Blood results so far - any questions I should ask the haematologist?
Posted , 3 users are following.
So , I am particularly giving feedback to Marie and Sheryl but would be more than grateful for any input.
I had ORIGINALLY been told that I had just the one faulty gene - H63D. I was told that I would probably only be a carrier. I then had a letter asking me to visit the doctor again. I was then told that I also had one C282Y gene so am now in the compound heterozygous group.
I did as Marie suggested and asked for a print out. My serum ferritin was 84 (normal?) serum vitamin B12, 637 (should be 191-663), serum folate 12.5 - normal. I then had various Full blood count tests which looked pretty normal to a layperson such as myself. The only thing that looked raised was Basophil count.
I will be seeing a haemotologist some time soon. Are there any questions that you suggest I ask them?
Many thanks to everyone on this forum.
:-)
1 like, 4 replies
marie86421 haircrazydaisy
Posted
Your serum ferritin is within the nornal range (15-200 for females, 15-300 for males). Did you get a read out of your transferrin saturation?
When my brother had a serum ferritin test done, his reading was at the upper end of 300. My consultant did not want to see him at that stage but told me to tell him to keep an eye on it, so he now has a blood test every couple of years to see if he is loading. So far, he remains just below 300. We think it is likely that he has not inherited the FPN gene mutation.
It will be interesting to see what your haematologist says when you see him or her. You might find that you are loading very slowly or not loading at all, although your combination does have the potential to load iron.
I am not sure what questions you should ask at this point and maybe Sheryl might be able to help.
Please let us know how you get on.
Best wishes
Marie
haircrazydaisy marie86421
Posted
There was no reading for transferrin saturation so I'm presuming they didn't test it. Perhaps that should be something I ask for when I see the haemotologist, then.
I'm pretty sure I am loading because of the symptoms I already have but the normality of iron in my blood probably suggests the loading is slow at the moment.
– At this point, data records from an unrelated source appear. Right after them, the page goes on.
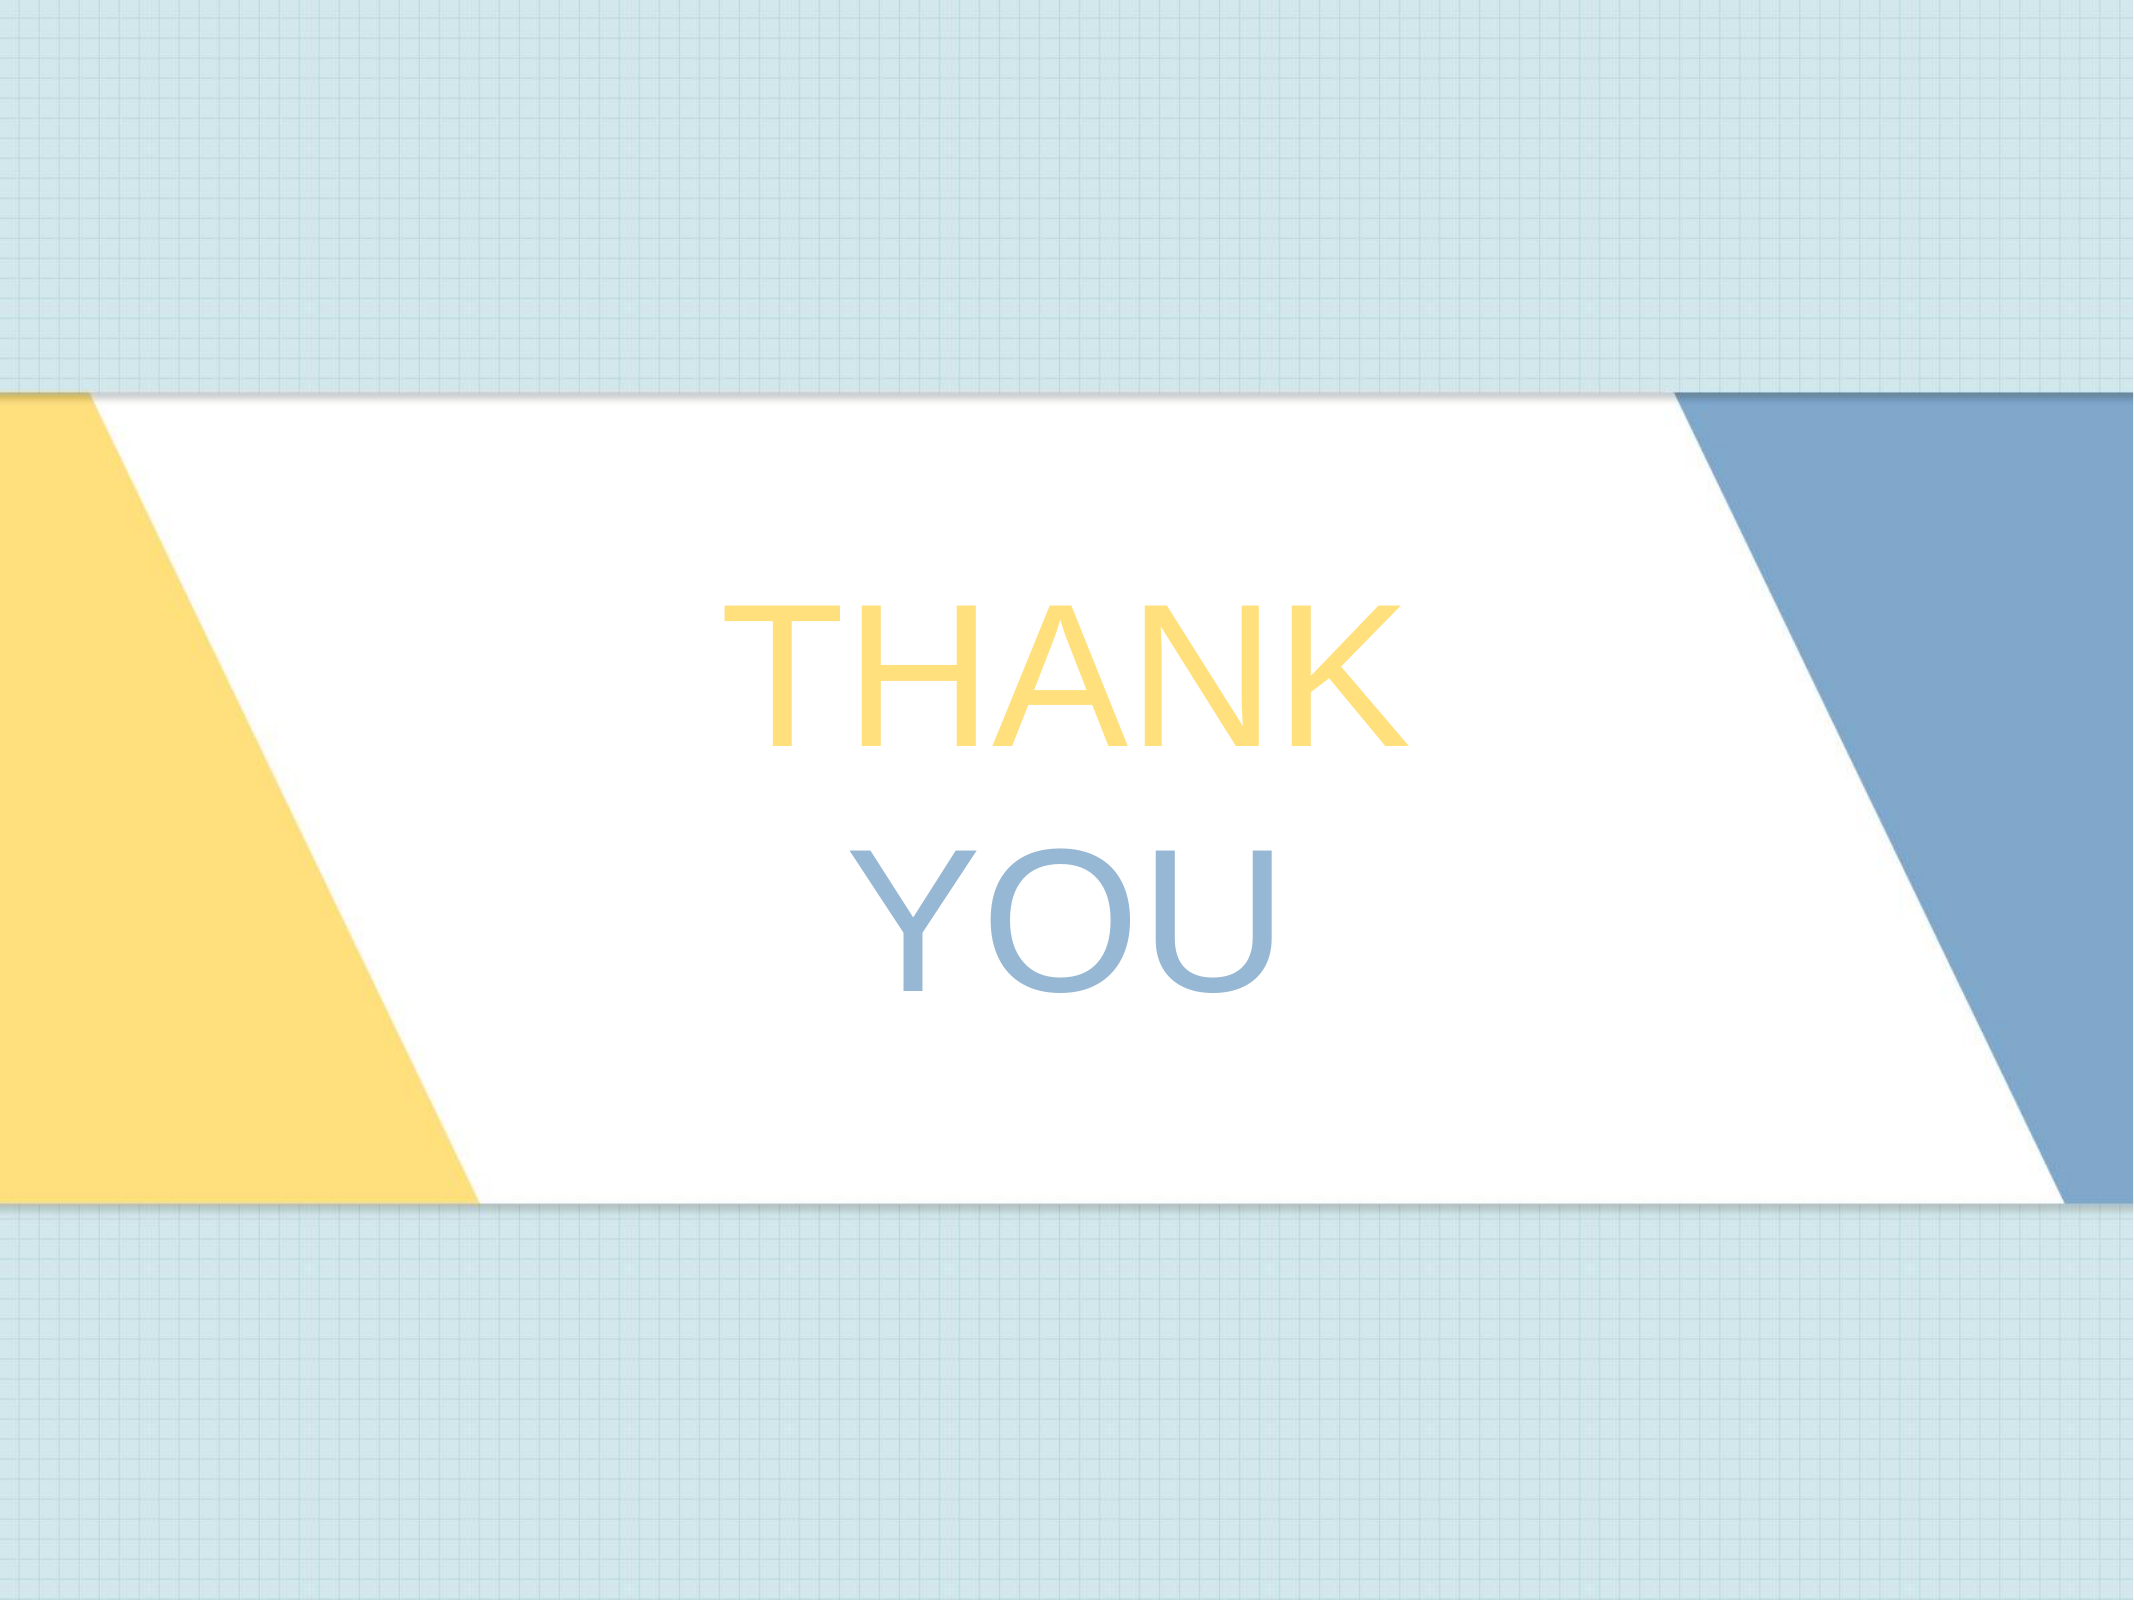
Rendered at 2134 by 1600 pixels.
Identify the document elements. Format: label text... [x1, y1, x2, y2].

title THANK YOU [612, 530, 1521, 1087]
picture [0, 0, 2134, 1600]
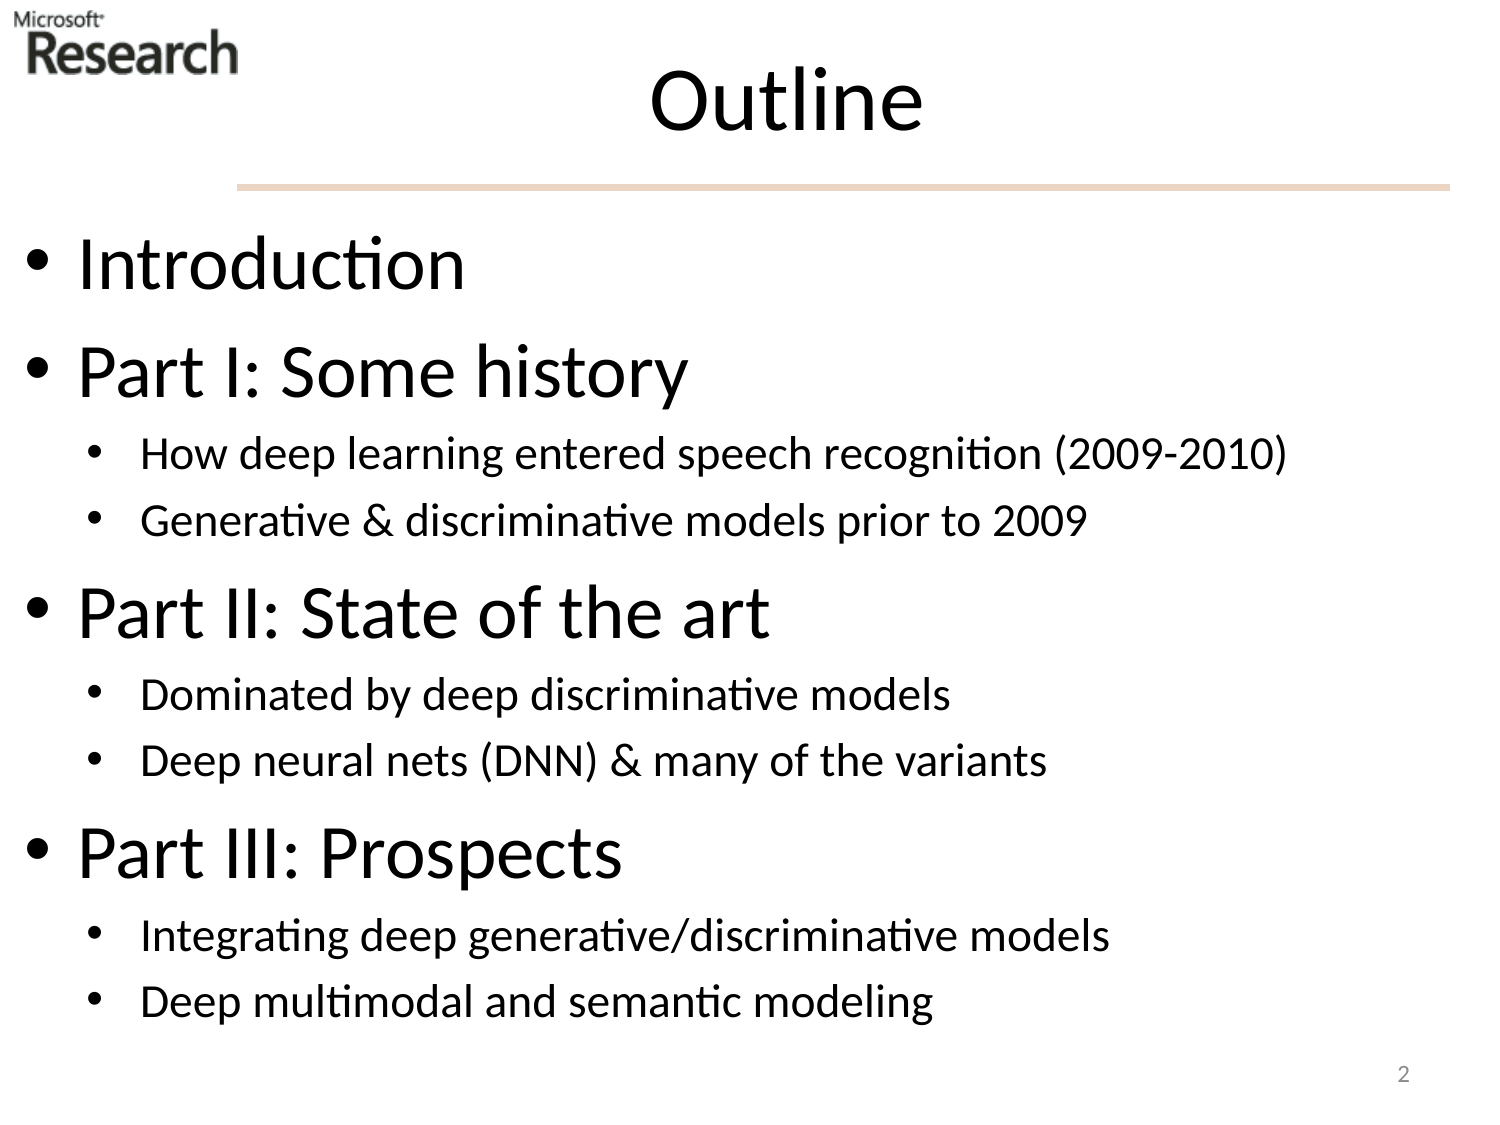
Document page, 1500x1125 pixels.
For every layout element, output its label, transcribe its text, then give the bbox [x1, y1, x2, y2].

I'll just see what he or she has to say. Hoping they'll have a good knowledge of the condition :-)
Many thanks xx
sheryl37154 haircrazydaisy
Posted
My son is compound heterozygous C282Y/H63D as well and his ferritin iron was 772 at age 22, and of course he had frequent venesections till he got to a maintenance level of every 4 months. Which he let lapse at times, and had to go back to every 3 months. His diagnosis was discovered after I was diagnosed. His father was then tested and he is homozygous H63D and he too had venesections but now after Hodgkins Lymphoma is no longer loading. They did not test TS% back then either but that was 18 yrs ago. I am homozygous C282Y, so we have the full spectrum. A good lesson in genetics!
I don't expect that you will be given venesections at this stage, but ensure you are in a program to be tested in the future. See how you are in 6-12 months. Ask for a pathology request in advance so you don't have to chase it up.
Are you still menstruating? If so, your ferritin level will probably increase when you are not. So that means drs should keep looking for what is causing your symptoms. Don't let them stop now because they have not found the answer.
Best of luck
haircrazydaisy sheryl37154
Posted
Thank you so much for all of your help and advice - it really is invaluable.